Moving to the Dark Side

Leaving the Pipette for a Keyboard.

Merge fastq sample from different lanes and rename them

This is something I need to do often and a collegue asked me how to do it herself. So the best way to share is to post it in the blog.

Problem

Quite often samples are sequenced in multiple lanes, or for whatever reason are split in multiple file, which we receive. Before processing, I like to join the fastq files and rename the at that point - afterwards everything will have plot names which are mostly presentation/publication ready, so one last thing to change manually.

1st step: merge

PROJECT='my_project'

# create project folder
mkdir -p ${PROJECT}/data/reads/03_December_2015
cd ${PROJECT}/data/reads/03_December_2015

# copy original reads - these will always be kept!
rsync -r -t -x -v --progress -u -l -z -s /fsimb/exchange/imb-genomicscf/AG_Ketting/imb_ketting_2015_22/ ./

# merge the reads in parallel taking advantage of the cluster
mkdir -p logs
for f in $(find ./ -type d -name "*imb*");
do
    echo $f
    bsub -q short -n 1 -app Reserve3G -o logs/output.txt -J logs/mergeFastQ_"$f" -e logs/mergeFastQ_"$f".err.log mergeFastQ.sh $f "single"
done

This will call mergeFastQ.sh that changes to each sample directory and merges the files therein (save it in a folder that is on your $PATH):

#!/usr/bin/env bash

# mergeFastQC.sh
# António Domingues
# 22.01.2015

cd $1
# outname=`echo $1 | sed -r 's/_[a-Z]{6}_.*(_R[1-2]).*$/\1/'`
outname=${PWD##*/}
echo $outname
# read1=`find -name "*R1*.fastq.gz"`
# read2=`find -name "*R2*.fastq.gz"`


if [ "$2" = "paired" ]; then
   echo "Paired"

   cat *_R1_*.fastq.gz > "$outname"_R1.fastq.gz

   cat *_R2_*.fastq.gz > "$outname"_R2.fastq.gz

elif [ "$2" = "single" ]; then
   echo "Single"

   cat *_R1_*.fastq.gz > "$outname".fastq.gz

fi

2nd step: rename

Once the merge is confirmed, merged files were renamed and moved to a merge folder.
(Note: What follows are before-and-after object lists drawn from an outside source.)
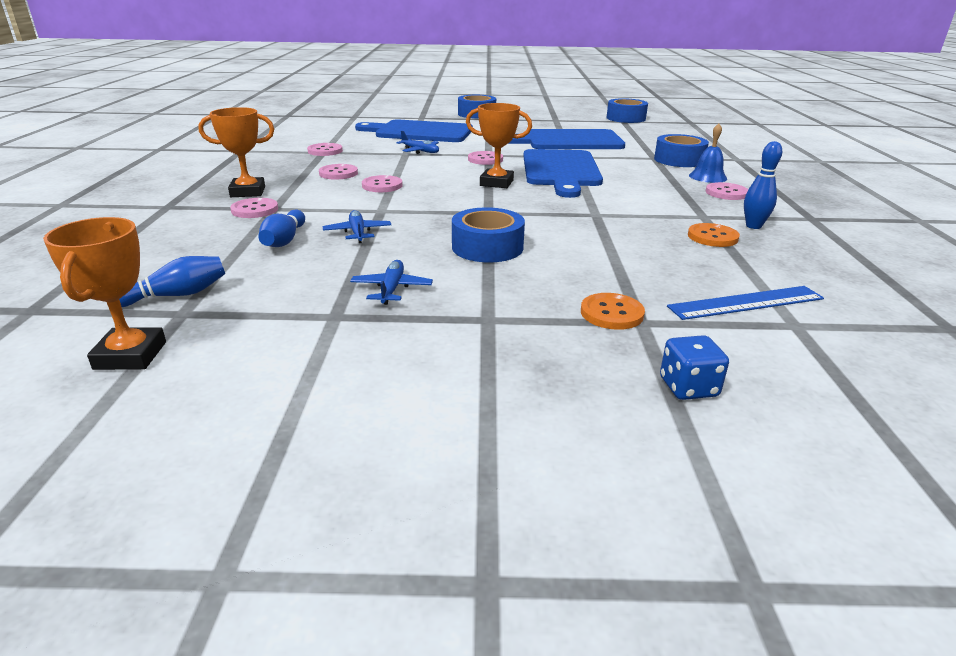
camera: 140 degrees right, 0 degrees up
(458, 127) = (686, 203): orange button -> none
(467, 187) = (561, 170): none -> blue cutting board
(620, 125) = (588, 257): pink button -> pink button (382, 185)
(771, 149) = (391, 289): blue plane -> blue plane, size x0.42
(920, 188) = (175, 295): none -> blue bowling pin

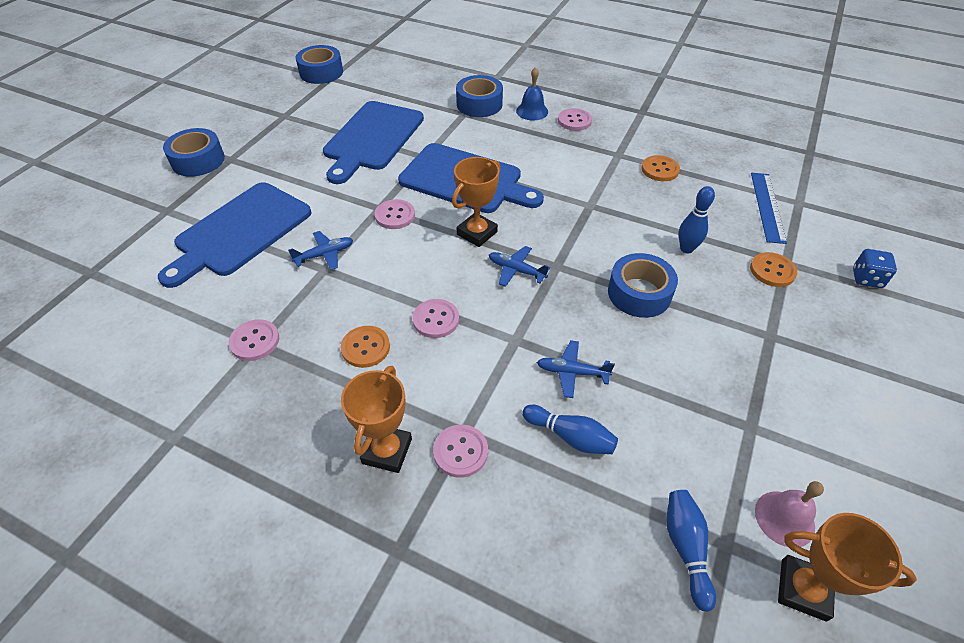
camera: 65 degrees left, 20 degrees up
(217, 341) = (784, 518): none -> pink bell
(338, 173) = (365, 347): pink button -> orange button
(391, 289) = (708, 378): blue plane -> blue plane (516, 270)
(753, 226) = (646, 142): blue bowling pin -> blue bowling pin (686, 249)

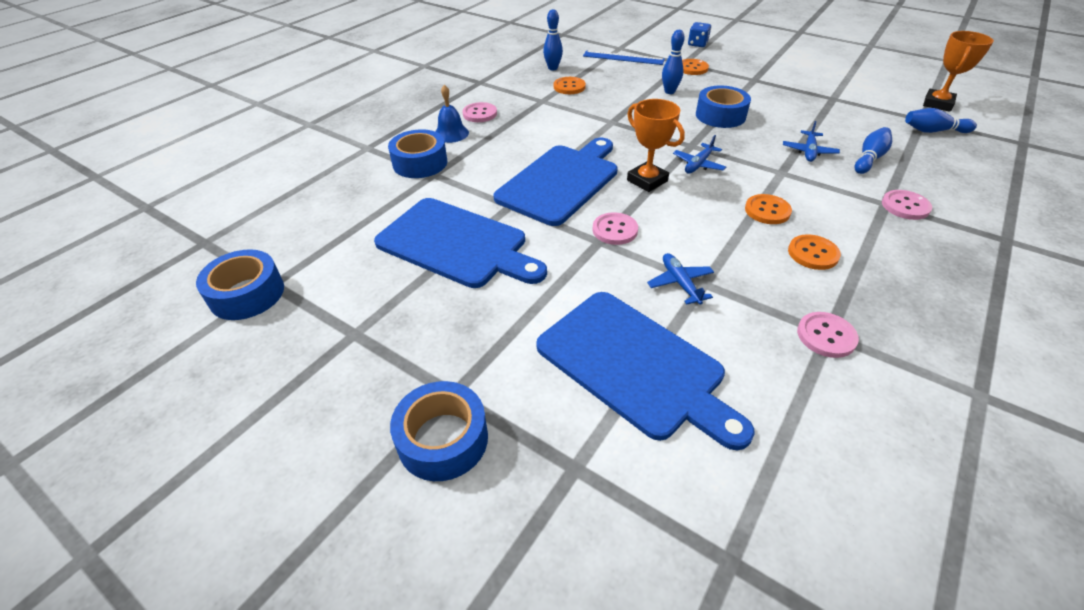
camera: 80 degrees left, 5 degrees down
(387, 451) = (923, 243): orange trophy -> none
(436, 319) = (767, 211): pink button -> orange button
(702, 154) = (553, 68): none -> blue bowling pin
(784, 518) = (895, 100): pink bell -> none

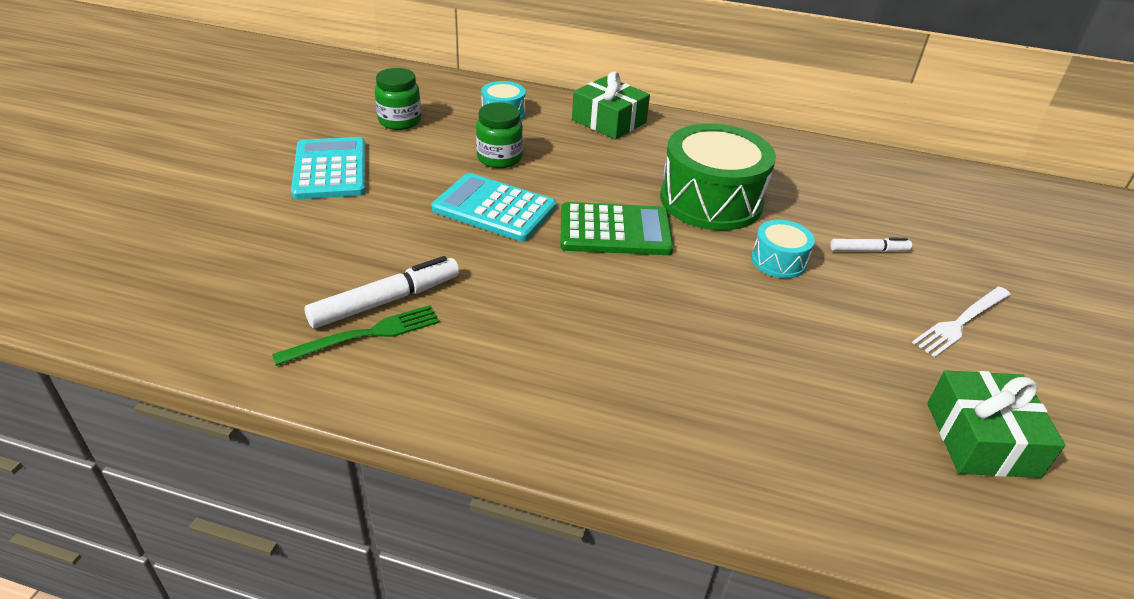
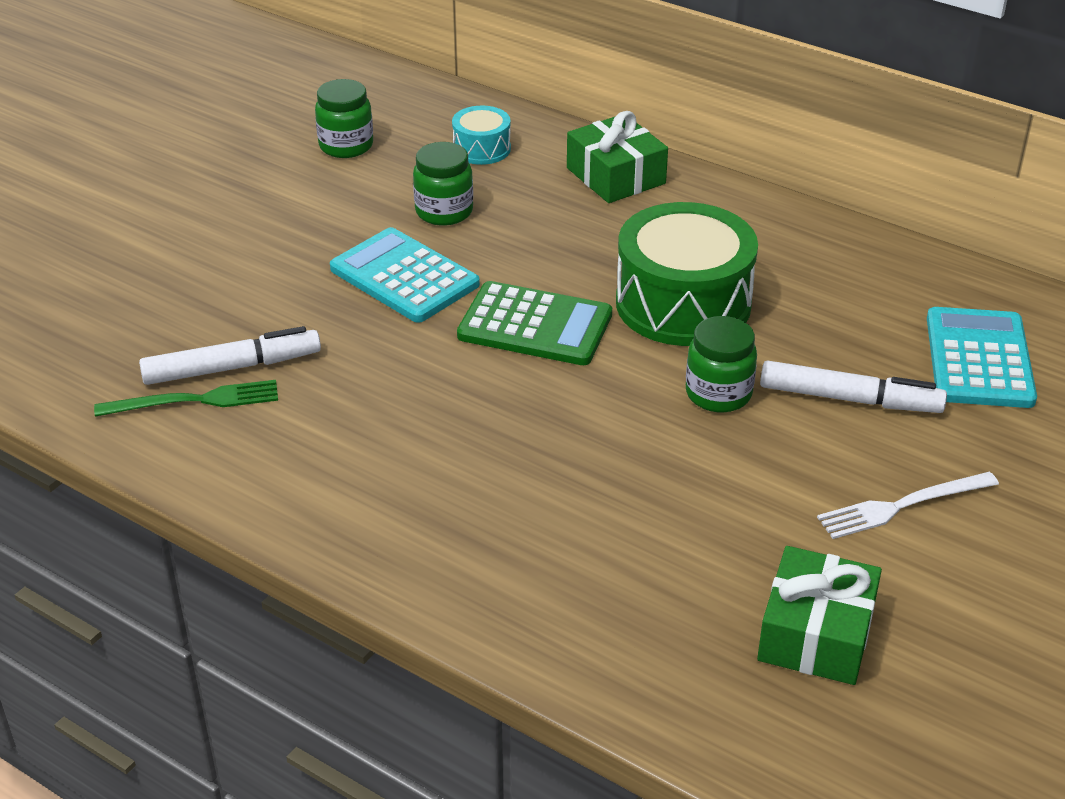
camera: 20 degrees right, 0 degrees up
(330, 169) = (237, 201): turquoise calculator -> turquoise calculator (979, 359)
(778, 261) = (718, 394): turquoise drum -> green jar
(869, 250) = (850, 399): white marker -> white marker, size x1.71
Original files were compressed in a folder.


mkdir -p pooled

for f in $(find ./ -type f -name "Sample*.fastq.gz");
do
    n="pooled/"$(echo `basename $f` | sed -e 's/Sample_imb_ketting_2015_22_[0-9]*_//')
    mv $f $n
done

# compress the original reads in tar and cleans up
tar cf Sample_imb_ketting_2015_20.tar $(find ./ -type d -name "*imb*")
rm -rf $(find ./ -type d -name "*imb*")

3rd step: processing

Once we have this we start the removal of poor quality reads, fastQC, mapping, etc. For his I take advantage of the Institutes’s pipelines, NGSpipe2go, to which I added a small RNA-seq pipeline. You can download the whole thing here to your ${PROJECT} folder and uncompress the zip file. Then to run you will only need one command: bpipe run smallrnaseq_v0.1.txt data/reads/03_December_2015/*.fastq.gz. All the required scripts and files should be accessible.